Un memoir costruito come una lunga lettera a sua nipote Soraya, in cui l’autrice racconta la storia della famiglia Scego che è la storia di un popolo intero, sradicato e lacerato. In questo dialogo intergenerazionale e dal forte coinvolgimento emotivo, si ripercorre ciò che la Somalia ha subìto nell’arco di secoli: dalla dittatura di Siad Barre all’occupazione italiana, fino agli scontri nella capitale Mogadiscio tra le ostilità della popolazione locale.
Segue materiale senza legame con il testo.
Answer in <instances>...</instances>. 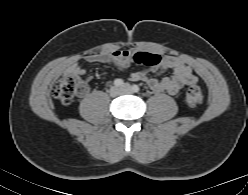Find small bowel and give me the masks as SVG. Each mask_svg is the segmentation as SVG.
Wrapping results in <instances>:
<instances>
[{
    "instance_id": "obj_1",
    "label": "small bowel",
    "mask_w": 248,
    "mask_h": 195,
    "mask_svg": "<svg viewBox=\"0 0 248 195\" xmlns=\"http://www.w3.org/2000/svg\"><path fill=\"white\" fill-rule=\"evenodd\" d=\"M86 59L90 62L114 64L121 70L127 69L130 66V53L128 51L101 52L92 54ZM167 68L173 70V75L159 79L157 76ZM150 72L154 75H150ZM66 73L82 77L85 75L86 70L80 63H74L66 70ZM129 78L131 81L147 83L156 93L167 92L171 95L177 94L184 86L197 83L198 81L191 67L186 65L180 58L174 56H164L160 58V62L156 66L147 70L132 72Z\"/></svg>"
}]
</instances>
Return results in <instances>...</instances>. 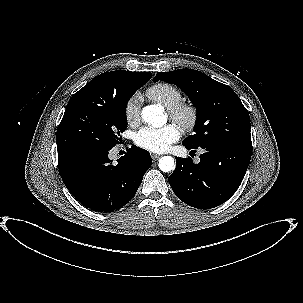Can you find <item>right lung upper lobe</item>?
<instances>
[{
  "label": "right lung upper lobe",
  "instance_id": "obj_1",
  "mask_svg": "<svg viewBox=\"0 0 303 303\" xmlns=\"http://www.w3.org/2000/svg\"><path fill=\"white\" fill-rule=\"evenodd\" d=\"M151 73L118 70L105 72L87 83L78 94H89L100 98L117 97L125 86L142 80H149Z\"/></svg>",
  "mask_w": 303,
  "mask_h": 303
}]
</instances>
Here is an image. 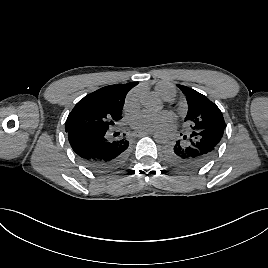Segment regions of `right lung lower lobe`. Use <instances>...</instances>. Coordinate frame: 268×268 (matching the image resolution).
Wrapping results in <instances>:
<instances>
[{"instance_id": "obj_1", "label": "right lung lower lobe", "mask_w": 268, "mask_h": 268, "mask_svg": "<svg viewBox=\"0 0 268 268\" xmlns=\"http://www.w3.org/2000/svg\"><path fill=\"white\" fill-rule=\"evenodd\" d=\"M69 143L87 168L105 173L119 168L127 155L126 138L111 139L108 130H70Z\"/></svg>"}]
</instances>
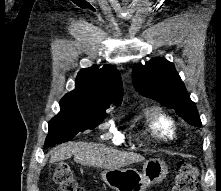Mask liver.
Wrapping results in <instances>:
<instances>
[{"mask_svg":"<svg viewBox=\"0 0 221 191\" xmlns=\"http://www.w3.org/2000/svg\"><path fill=\"white\" fill-rule=\"evenodd\" d=\"M72 155L74 161L81 165L104 169H118L144 160L143 156L132 152L118 151L87 142H69L55 148L49 162L63 161Z\"/></svg>","mask_w":221,"mask_h":191,"instance_id":"6515ba94","label":"liver"}]
</instances>
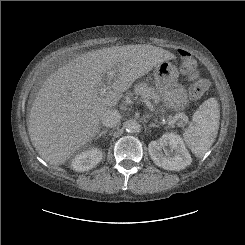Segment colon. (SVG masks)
<instances>
[{
  "label": "colon",
  "mask_w": 245,
  "mask_h": 245,
  "mask_svg": "<svg viewBox=\"0 0 245 245\" xmlns=\"http://www.w3.org/2000/svg\"><path fill=\"white\" fill-rule=\"evenodd\" d=\"M180 70L190 81L189 94L192 98L203 96L209 89L210 83L200 76L197 70L196 60L187 51L180 50Z\"/></svg>",
  "instance_id": "5ec220e1"
}]
</instances>
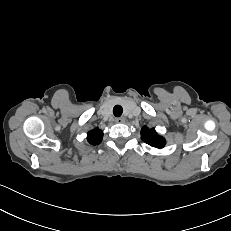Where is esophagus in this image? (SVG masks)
<instances>
[{
    "label": "esophagus",
    "mask_w": 231,
    "mask_h": 231,
    "mask_svg": "<svg viewBox=\"0 0 231 231\" xmlns=\"http://www.w3.org/2000/svg\"><path fill=\"white\" fill-rule=\"evenodd\" d=\"M124 121H125L124 118H116V119H115V122H116V123H123Z\"/></svg>",
    "instance_id": "34e87169"
}]
</instances>
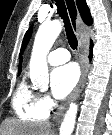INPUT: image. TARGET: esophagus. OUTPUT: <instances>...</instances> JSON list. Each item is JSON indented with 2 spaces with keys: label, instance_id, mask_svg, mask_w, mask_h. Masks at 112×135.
<instances>
[{
  "label": "esophagus",
  "instance_id": "34e87169",
  "mask_svg": "<svg viewBox=\"0 0 112 135\" xmlns=\"http://www.w3.org/2000/svg\"><path fill=\"white\" fill-rule=\"evenodd\" d=\"M71 1H74V0H65L68 15H69L72 27L77 31L78 34H81L84 30V25L79 15V12L76 8L75 1H74L75 9L69 6ZM68 6H69V9H68ZM78 51L81 53V61H80L81 77L77 86L73 90V92L69 95L67 100L59 107L58 112L54 118L55 120H57V118H59L62 115V113L67 108L70 102L76 100L80 96L81 91L84 87L86 76L88 73V58H87V52L84 50L81 43L79 44Z\"/></svg>",
  "mask_w": 112,
  "mask_h": 135
}]
</instances>
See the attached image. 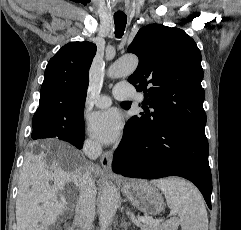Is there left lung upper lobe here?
Segmentation results:
<instances>
[{
    "mask_svg": "<svg viewBox=\"0 0 241 230\" xmlns=\"http://www.w3.org/2000/svg\"><path fill=\"white\" fill-rule=\"evenodd\" d=\"M128 52L139 58L128 81L147 98L141 104L145 112L133 117L143 129L155 132L170 122L205 127L201 53L190 36L179 28L145 26L136 34ZM122 106L128 109L130 104Z\"/></svg>",
    "mask_w": 241,
    "mask_h": 230,
    "instance_id": "5c2ea615",
    "label": "left lung upper lobe"
}]
</instances>
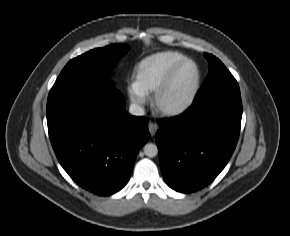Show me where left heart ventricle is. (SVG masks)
<instances>
[{"label":"left heart ventricle","mask_w":290,"mask_h":236,"mask_svg":"<svg viewBox=\"0 0 290 236\" xmlns=\"http://www.w3.org/2000/svg\"><path fill=\"white\" fill-rule=\"evenodd\" d=\"M196 79L194 65H184L175 75L171 85L162 95L160 103L166 107H173L184 102L191 94Z\"/></svg>","instance_id":"b2bd125f"}]
</instances>
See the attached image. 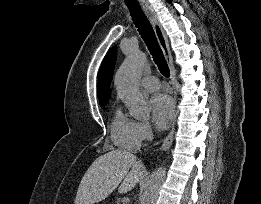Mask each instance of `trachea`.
<instances>
[{
    "label": "trachea",
    "instance_id": "3493384b",
    "mask_svg": "<svg viewBox=\"0 0 261 204\" xmlns=\"http://www.w3.org/2000/svg\"><path fill=\"white\" fill-rule=\"evenodd\" d=\"M127 7L131 13L133 22L146 46L148 47L150 54L153 56V60L157 64L159 71L163 76L169 77L170 70L163 52L158 44L152 25L148 21L139 5L127 4Z\"/></svg>",
    "mask_w": 261,
    "mask_h": 204
}]
</instances>
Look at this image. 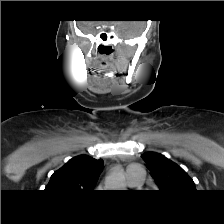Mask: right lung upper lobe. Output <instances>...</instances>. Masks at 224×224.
Instances as JSON below:
<instances>
[{
    "label": "right lung upper lobe",
    "mask_w": 224,
    "mask_h": 224,
    "mask_svg": "<svg viewBox=\"0 0 224 224\" xmlns=\"http://www.w3.org/2000/svg\"><path fill=\"white\" fill-rule=\"evenodd\" d=\"M102 167V159L74 157L52 174L46 189L62 193L93 191Z\"/></svg>",
    "instance_id": "cb5924a9"
}]
</instances>
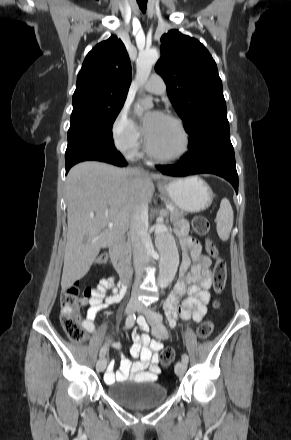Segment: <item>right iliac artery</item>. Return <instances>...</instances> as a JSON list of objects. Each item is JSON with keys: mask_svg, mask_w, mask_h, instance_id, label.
<instances>
[{"mask_svg": "<svg viewBox=\"0 0 291 440\" xmlns=\"http://www.w3.org/2000/svg\"><path fill=\"white\" fill-rule=\"evenodd\" d=\"M135 315L134 314H130L127 318H126V322H125V328H130L134 325L135 322ZM107 351V345H103L101 350H100V357H104Z\"/></svg>", "mask_w": 291, "mask_h": 440, "instance_id": "right-iliac-artery-1", "label": "right iliac artery"}]
</instances>
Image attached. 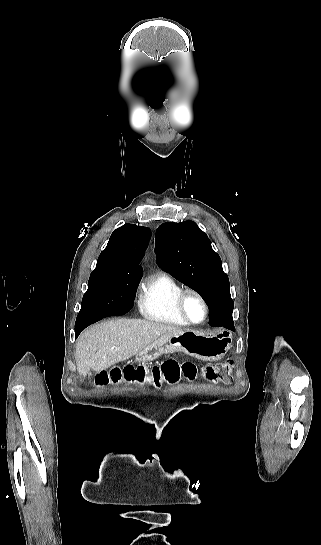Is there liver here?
<instances>
[{
	"label": "liver",
	"mask_w": 321,
	"mask_h": 545,
	"mask_svg": "<svg viewBox=\"0 0 321 545\" xmlns=\"http://www.w3.org/2000/svg\"><path fill=\"white\" fill-rule=\"evenodd\" d=\"M179 331L186 329L144 319H114L93 325L76 341L77 371L82 377L91 375L90 369L100 373L120 361L131 359L162 335Z\"/></svg>",
	"instance_id": "obj_1"
}]
</instances>
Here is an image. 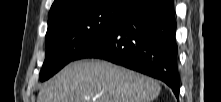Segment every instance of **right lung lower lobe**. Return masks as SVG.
<instances>
[{
  "instance_id": "right-lung-lower-lobe-1",
  "label": "right lung lower lobe",
  "mask_w": 221,
  "mask_h": 102,
  "mask_svg": "<svg viewBox=\"0 0 221 102\" xmlns=\"http://www.w3.org/2000/svg\"><path fill=\"white\" fill-rule=\"evenodd\" d=\"M176 15L171 0H143L77 58H99L166 83L179 97Z\"/></svg>"
}]
</instances>
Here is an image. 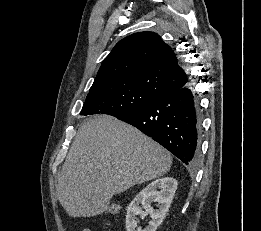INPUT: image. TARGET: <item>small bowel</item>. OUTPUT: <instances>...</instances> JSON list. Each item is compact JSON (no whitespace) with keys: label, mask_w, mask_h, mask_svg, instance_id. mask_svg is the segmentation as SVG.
<instances>
[{"label":"small bowel","mask_w":261,"mask_h":231,"mask_svg":"<svg viewBox=\"0 0 261 231\" xmlns=\"http://www.w3.org/2000/svg\"><path fill=\"white\" fill-rule=\"evenodd\" d=\"M82 231H93L91 228H84Z\"/></svg>","instance_id":"c3829d8e"}]
</instances>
Attraverso questo romanzo, che rientra tra i 12 candidati al Premio Strega 2023, Igiaba Scego narra della fuga in Italia, della disperazione dell’essere profughi e delle umiliazioni subìte da neri in un paese di bianchi, e mescolando la lingua di Dante alle sonorità somale dà voce ai ricordi di sua madre, la sua hooyo, che partì alla volta di Mogadiscio poco prima dello scoppio degli scontri del 1991 gettando nello sconforto una figlia ancora troppo giovane per sopportarne un’eventuale e disgraziata perdita, ma che nell’alfabeto e nella narrativa ha ricercato sollievo e cura.
A questo racconto lirico, l’autrice accosta riflessioni su tematiche che si rincorrono nel tempo ma che continuano ad essere estremamente attuali, dalla rivendicazione al diritto all’istruzione delle donne islamiche alle interminabili guerre che affliggono il nostro pianeta.
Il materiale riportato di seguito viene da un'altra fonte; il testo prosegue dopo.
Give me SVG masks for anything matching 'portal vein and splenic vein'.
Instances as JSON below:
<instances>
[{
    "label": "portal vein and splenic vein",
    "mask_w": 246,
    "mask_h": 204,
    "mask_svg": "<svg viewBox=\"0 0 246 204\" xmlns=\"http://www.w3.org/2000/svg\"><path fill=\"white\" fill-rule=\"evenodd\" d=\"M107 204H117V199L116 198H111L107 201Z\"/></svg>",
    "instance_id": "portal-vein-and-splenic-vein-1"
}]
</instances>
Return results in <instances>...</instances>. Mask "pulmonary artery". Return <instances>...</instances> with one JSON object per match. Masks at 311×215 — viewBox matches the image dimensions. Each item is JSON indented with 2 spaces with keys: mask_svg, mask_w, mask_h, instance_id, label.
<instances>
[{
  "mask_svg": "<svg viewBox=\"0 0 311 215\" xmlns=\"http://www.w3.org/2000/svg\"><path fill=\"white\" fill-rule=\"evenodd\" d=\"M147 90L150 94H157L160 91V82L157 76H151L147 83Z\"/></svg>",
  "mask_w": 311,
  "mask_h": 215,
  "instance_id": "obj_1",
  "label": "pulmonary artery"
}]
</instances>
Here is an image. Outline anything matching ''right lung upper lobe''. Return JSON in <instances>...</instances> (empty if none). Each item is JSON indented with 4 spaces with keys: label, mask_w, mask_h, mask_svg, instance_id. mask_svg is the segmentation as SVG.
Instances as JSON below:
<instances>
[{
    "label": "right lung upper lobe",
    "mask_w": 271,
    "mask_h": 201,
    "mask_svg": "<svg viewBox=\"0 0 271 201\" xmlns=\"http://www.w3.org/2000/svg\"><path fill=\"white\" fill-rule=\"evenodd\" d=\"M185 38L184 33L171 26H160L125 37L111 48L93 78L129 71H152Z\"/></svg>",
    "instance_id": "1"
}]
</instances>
Come Cassandra, figlia di Ecuba e Priamo, che osserva una Troia sanguinante e piena di cicatrici, Igiaba Scego ricorda la sua Mogadiscio smembrata. Ma, come afferma proprio l’autrice, “la storia può toglierci la casa, ma non la voce; può accecare i nostri occhi, ma mai, mai la nostra memoria”.
Ilaria, Giunti al Punto Corigliano Calabro
Anche questa lettera è in perenne divenire, una base da cui partire per riflettere su di noi. Come famiglia. Come diaspora. Per curarci. Dal Jirro che ci balla dentro.